Athletes with insatiable appetites can get their satisfaction 24 hours a day in the dining hall, a massive building that has been producing 20,000 meals a day and seat 5,048 athletes at one time. "You'd be surprised how many are in here at 3 a.m.," said Catherine Toolan, executive director of the Olympic services catering project for Aramark. "Everyone is on a different schedule.

"By the time the village is full, we expect to be serving as many as 22,000-25,000 meals every day. Your biggest fear is running out of a particular item. You don't want to produce too much or too little. It's a fine line."

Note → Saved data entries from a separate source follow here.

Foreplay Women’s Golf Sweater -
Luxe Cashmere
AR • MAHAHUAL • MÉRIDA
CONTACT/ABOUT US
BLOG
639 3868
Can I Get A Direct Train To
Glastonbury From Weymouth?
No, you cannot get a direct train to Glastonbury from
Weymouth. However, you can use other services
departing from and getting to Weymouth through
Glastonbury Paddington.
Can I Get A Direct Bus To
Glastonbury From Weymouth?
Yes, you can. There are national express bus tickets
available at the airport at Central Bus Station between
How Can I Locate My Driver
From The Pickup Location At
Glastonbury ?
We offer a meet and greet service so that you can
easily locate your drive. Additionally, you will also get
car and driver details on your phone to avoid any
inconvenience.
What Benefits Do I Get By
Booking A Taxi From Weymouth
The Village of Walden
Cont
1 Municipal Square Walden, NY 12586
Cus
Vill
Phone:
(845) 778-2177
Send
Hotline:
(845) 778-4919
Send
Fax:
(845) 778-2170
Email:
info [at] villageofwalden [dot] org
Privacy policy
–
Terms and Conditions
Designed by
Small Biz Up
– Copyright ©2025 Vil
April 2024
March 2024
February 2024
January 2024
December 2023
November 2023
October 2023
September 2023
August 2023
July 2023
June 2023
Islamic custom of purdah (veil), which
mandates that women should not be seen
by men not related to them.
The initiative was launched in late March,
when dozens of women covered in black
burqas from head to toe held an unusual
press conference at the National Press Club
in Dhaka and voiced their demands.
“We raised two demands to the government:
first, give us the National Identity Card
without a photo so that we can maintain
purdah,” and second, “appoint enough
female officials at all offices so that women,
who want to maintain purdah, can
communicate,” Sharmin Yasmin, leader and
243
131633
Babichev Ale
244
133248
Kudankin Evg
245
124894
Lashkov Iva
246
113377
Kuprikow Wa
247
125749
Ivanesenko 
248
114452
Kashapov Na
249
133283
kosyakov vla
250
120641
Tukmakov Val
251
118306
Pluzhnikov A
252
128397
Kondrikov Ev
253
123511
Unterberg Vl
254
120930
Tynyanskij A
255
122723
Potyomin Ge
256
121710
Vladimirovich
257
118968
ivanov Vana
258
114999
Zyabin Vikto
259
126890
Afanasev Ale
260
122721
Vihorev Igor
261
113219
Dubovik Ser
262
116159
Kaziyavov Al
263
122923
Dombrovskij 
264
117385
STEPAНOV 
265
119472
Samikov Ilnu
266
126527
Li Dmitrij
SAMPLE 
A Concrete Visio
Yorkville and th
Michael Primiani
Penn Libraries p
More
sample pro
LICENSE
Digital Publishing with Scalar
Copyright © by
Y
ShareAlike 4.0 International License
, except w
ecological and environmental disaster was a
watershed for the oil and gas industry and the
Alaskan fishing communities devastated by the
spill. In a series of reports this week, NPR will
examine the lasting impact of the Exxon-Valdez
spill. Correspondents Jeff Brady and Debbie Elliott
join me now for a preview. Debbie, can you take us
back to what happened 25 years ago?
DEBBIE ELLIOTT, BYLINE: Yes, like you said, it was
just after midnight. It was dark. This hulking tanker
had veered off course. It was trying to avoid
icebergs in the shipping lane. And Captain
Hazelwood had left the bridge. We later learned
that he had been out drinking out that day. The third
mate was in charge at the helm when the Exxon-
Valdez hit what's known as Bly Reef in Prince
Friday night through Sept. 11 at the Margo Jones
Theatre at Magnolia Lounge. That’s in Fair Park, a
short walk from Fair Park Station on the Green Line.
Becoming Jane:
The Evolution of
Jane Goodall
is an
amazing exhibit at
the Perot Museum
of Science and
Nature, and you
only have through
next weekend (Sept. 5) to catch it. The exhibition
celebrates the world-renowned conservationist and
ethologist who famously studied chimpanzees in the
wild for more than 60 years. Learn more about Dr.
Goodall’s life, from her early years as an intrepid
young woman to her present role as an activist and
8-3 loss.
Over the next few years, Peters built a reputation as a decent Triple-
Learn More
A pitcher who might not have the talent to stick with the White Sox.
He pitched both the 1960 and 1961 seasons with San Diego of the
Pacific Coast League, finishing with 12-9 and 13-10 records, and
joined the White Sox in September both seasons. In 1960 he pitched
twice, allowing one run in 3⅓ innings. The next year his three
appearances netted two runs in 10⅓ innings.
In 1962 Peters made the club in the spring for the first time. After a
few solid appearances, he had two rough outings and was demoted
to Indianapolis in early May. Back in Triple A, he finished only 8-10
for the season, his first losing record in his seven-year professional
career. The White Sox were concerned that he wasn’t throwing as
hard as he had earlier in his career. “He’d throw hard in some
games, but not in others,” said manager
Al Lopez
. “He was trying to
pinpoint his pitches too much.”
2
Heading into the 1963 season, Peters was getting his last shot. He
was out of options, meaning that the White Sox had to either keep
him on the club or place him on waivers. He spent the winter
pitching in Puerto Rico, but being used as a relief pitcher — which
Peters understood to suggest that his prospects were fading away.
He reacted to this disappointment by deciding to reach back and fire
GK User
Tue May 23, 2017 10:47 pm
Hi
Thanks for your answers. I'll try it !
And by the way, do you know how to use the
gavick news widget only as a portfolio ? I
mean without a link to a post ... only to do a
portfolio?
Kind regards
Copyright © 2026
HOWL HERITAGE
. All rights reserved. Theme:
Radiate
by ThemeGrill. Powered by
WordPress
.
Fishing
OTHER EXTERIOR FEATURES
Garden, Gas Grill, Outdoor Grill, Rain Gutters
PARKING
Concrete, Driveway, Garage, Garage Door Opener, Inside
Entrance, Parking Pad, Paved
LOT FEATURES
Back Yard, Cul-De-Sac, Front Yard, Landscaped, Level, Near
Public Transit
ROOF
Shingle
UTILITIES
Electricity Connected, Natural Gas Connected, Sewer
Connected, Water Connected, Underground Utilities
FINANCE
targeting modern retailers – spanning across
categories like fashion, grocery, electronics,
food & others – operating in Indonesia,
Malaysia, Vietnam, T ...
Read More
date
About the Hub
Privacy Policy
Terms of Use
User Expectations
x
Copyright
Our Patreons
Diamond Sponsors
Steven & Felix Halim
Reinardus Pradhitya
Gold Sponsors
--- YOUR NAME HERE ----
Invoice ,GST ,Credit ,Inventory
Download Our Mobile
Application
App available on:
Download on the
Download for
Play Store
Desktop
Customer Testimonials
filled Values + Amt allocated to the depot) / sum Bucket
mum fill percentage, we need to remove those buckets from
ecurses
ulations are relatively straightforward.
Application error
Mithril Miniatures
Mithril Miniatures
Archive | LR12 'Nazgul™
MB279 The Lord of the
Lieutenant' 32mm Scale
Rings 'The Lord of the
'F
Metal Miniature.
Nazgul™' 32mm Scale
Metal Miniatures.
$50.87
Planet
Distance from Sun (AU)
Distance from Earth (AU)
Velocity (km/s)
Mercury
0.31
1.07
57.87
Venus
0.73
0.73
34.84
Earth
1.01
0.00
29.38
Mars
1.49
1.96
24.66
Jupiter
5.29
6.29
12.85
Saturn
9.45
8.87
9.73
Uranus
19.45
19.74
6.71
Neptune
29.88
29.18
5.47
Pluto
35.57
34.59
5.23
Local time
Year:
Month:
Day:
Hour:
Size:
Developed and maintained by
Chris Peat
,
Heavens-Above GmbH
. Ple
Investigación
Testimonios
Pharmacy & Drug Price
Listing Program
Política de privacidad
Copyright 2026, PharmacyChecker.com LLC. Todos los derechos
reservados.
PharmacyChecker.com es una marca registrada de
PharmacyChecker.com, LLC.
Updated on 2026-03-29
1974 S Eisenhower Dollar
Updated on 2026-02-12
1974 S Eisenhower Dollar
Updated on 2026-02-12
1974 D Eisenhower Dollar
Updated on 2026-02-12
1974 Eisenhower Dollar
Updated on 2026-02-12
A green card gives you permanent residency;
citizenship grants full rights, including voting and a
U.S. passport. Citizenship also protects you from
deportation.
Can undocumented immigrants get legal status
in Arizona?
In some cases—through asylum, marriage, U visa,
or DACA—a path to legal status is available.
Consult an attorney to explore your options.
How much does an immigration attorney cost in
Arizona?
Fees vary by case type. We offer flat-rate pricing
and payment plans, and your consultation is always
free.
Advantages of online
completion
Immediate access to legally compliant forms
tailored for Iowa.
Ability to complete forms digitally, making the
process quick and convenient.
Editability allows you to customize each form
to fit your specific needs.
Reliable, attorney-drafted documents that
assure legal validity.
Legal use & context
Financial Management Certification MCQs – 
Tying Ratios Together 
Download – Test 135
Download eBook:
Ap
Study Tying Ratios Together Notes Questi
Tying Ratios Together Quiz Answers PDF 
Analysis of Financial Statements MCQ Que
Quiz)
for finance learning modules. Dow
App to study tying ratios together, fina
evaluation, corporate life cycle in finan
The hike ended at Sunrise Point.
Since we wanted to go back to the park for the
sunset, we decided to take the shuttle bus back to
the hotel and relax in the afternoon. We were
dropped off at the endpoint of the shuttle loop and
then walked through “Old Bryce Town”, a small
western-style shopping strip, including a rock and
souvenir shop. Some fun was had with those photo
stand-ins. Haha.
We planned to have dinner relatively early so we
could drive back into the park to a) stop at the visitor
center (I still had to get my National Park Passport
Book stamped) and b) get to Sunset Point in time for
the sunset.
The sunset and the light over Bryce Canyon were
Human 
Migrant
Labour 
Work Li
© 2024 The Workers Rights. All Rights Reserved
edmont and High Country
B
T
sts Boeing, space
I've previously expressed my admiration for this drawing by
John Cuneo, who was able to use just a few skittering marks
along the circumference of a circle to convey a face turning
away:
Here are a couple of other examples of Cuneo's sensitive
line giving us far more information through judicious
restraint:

Toolan deals in metric tons, not pounds, when placing her orders: 50-60 tons of food every day, one million apples over the next two weeks, 2 million slices of bread, 2,000 tons of meat and seafood, 2 million bottles of water.

"We have 1,000 menu items," Toolan said. "For people with special dietary needs, we handle every special request we can. It could be something as simple as preparing a white fish with garlic and oil.

"We prepare salads like in any other country, and every salad item is washed with filtered water. I assure you the food is extremely safe."

The five Olympic dining facilities operated by Aramark require 7,500 employees. The main dining hall alone needs 2,300 employees and 1,000 chefs.  "Everything cooked is very authentic," Toolan said. "The favorite meal among athletes is the Peking duck or pizza. 

"We prepare 300-400 ducks every day. That's a lot of duck."